### Instructions for the task
After finding the line with "(496, 446) = (349, 285): beige" in the data below, set down exactly each line through the one with "(198, 455) = (566, 248): none -> alarm clock", inclusive, and stop there.
>>>>
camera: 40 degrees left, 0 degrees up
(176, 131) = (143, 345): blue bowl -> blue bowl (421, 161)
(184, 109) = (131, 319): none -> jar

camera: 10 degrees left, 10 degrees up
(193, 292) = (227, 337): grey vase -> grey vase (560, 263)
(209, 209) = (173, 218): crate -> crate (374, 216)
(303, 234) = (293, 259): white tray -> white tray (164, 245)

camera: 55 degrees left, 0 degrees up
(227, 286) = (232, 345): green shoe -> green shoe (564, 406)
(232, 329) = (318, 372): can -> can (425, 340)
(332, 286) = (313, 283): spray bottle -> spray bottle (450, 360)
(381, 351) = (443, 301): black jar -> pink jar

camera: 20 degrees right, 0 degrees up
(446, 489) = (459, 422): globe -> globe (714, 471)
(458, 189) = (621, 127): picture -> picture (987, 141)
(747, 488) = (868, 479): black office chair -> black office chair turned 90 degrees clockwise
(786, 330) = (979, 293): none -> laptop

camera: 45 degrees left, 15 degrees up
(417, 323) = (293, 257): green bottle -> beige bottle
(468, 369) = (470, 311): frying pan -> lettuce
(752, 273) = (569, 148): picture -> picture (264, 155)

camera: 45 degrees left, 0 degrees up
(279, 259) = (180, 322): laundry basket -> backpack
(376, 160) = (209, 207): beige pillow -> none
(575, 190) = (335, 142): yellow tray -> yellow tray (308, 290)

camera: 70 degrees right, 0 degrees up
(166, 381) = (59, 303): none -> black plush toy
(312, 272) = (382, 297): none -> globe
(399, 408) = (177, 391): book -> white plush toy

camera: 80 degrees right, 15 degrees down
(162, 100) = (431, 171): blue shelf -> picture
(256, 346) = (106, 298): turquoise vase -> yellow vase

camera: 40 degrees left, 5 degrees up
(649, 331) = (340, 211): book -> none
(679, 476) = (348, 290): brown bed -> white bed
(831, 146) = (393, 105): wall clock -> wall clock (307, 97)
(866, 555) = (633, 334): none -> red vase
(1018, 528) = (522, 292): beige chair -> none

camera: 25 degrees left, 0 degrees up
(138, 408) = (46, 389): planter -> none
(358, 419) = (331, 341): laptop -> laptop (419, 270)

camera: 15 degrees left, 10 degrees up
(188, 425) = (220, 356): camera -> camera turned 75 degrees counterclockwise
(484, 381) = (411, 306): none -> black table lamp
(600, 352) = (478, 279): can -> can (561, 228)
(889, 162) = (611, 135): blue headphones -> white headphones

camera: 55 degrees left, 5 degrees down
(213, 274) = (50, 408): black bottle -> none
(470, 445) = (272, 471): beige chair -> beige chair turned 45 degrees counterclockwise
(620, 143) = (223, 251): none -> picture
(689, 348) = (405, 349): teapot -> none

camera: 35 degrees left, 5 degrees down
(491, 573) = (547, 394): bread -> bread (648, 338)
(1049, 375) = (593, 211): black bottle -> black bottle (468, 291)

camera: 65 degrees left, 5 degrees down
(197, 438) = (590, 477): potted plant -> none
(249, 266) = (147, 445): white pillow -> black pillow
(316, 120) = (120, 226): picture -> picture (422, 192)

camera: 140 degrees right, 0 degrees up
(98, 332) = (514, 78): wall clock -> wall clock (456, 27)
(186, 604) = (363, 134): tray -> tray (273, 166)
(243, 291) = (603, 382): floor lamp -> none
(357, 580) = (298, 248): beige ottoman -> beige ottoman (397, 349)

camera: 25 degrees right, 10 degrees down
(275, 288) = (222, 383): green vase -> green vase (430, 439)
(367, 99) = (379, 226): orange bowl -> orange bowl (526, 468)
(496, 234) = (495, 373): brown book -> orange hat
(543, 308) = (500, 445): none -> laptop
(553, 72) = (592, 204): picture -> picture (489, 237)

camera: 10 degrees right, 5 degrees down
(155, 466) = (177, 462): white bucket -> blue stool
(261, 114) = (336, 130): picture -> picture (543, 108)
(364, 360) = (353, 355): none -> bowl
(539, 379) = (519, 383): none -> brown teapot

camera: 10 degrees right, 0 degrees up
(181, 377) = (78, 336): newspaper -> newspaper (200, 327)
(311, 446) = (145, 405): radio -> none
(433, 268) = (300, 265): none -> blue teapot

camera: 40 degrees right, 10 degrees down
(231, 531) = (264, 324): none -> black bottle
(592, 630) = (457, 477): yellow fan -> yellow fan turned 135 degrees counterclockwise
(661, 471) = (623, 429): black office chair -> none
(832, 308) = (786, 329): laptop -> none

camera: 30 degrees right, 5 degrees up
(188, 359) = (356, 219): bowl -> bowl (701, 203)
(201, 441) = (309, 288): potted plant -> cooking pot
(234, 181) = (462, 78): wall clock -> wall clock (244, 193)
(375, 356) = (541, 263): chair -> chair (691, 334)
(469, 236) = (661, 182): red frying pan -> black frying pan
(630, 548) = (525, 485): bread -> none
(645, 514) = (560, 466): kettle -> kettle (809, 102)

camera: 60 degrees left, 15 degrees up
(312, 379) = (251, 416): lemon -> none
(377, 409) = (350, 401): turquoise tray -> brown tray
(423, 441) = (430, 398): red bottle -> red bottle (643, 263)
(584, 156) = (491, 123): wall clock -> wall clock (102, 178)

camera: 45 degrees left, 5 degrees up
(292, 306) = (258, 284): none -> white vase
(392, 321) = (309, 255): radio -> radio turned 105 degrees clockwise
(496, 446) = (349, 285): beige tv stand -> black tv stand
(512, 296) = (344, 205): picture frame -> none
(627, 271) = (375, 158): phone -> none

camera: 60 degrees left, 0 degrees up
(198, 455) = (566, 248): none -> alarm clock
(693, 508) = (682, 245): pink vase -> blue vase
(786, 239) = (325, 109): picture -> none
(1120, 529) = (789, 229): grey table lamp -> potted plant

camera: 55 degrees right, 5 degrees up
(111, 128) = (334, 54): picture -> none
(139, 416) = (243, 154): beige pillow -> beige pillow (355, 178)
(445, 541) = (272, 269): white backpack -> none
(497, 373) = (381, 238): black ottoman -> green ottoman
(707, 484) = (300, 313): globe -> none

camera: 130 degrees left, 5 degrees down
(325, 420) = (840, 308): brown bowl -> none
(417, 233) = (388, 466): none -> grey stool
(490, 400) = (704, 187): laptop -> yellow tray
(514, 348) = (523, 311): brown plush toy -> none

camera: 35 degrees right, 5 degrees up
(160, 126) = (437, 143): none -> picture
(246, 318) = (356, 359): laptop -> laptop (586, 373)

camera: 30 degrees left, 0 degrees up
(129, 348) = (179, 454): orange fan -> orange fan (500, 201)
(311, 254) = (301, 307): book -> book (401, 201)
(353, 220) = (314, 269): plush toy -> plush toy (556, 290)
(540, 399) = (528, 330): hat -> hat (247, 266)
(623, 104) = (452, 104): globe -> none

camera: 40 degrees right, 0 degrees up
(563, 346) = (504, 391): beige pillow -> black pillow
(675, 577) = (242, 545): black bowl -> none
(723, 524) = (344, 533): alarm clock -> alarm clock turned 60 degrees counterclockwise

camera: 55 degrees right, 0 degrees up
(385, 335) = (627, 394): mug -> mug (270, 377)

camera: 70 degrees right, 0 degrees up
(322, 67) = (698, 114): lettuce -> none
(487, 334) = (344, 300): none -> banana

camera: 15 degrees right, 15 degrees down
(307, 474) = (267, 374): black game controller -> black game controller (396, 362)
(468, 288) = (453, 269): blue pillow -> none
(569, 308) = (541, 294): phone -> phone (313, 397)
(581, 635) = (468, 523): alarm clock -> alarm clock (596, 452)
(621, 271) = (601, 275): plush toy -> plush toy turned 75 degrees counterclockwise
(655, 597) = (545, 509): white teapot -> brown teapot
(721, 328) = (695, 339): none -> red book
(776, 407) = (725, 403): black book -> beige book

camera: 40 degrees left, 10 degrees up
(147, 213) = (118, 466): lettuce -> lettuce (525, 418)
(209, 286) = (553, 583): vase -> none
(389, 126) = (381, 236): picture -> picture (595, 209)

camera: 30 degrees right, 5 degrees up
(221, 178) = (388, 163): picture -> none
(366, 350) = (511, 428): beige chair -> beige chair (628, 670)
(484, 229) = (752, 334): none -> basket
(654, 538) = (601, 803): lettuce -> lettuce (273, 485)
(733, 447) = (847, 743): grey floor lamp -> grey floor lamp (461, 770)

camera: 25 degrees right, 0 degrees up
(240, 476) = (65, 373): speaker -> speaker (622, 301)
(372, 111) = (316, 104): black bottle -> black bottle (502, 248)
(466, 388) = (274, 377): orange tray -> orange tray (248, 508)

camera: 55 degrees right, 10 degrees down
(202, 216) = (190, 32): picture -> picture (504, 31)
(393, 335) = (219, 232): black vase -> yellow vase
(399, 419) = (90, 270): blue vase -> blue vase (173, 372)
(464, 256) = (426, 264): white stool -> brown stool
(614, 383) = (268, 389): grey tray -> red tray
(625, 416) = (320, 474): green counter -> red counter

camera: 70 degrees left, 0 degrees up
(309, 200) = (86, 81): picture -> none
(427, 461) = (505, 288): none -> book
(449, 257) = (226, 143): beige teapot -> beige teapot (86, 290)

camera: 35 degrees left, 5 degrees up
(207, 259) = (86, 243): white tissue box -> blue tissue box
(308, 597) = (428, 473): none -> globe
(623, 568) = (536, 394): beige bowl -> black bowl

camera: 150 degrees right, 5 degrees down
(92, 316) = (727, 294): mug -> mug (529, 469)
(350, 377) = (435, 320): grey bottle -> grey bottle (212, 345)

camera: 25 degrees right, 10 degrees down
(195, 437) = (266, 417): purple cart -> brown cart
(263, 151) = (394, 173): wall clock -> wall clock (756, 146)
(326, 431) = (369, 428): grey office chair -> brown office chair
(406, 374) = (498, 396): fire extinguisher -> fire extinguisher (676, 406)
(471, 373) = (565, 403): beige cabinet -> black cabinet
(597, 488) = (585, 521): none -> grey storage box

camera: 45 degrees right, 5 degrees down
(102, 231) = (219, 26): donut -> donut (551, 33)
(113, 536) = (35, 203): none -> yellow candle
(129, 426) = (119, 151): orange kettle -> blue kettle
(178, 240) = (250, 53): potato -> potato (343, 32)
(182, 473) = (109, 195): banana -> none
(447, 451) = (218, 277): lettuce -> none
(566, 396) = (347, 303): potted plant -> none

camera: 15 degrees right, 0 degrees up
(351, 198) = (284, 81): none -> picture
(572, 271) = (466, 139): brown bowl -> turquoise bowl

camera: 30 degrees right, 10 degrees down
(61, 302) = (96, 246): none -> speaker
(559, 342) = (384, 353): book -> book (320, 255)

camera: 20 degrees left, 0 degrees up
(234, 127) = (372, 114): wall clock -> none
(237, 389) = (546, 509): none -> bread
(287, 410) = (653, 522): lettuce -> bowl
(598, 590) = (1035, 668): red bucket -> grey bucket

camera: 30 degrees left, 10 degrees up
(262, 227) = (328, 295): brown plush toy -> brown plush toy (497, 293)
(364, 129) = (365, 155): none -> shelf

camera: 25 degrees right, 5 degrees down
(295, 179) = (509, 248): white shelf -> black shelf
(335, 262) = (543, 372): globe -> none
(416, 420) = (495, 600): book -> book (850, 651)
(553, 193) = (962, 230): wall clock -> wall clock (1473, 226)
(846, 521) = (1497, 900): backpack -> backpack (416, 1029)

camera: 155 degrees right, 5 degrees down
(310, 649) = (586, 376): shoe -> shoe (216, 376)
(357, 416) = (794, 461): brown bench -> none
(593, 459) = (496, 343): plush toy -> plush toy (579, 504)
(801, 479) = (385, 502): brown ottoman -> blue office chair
<<<<
### Worked solution
(496, 446) = (349, 285): beige tv stand -> black tv stand
(512, 296) = (344, 205): picture frame -> none
(627, 271) = (375, 158): phone -> none

camera: 60 degrees left, 0 degrees up
(198, 455) = (566, 248): none -> alarm clock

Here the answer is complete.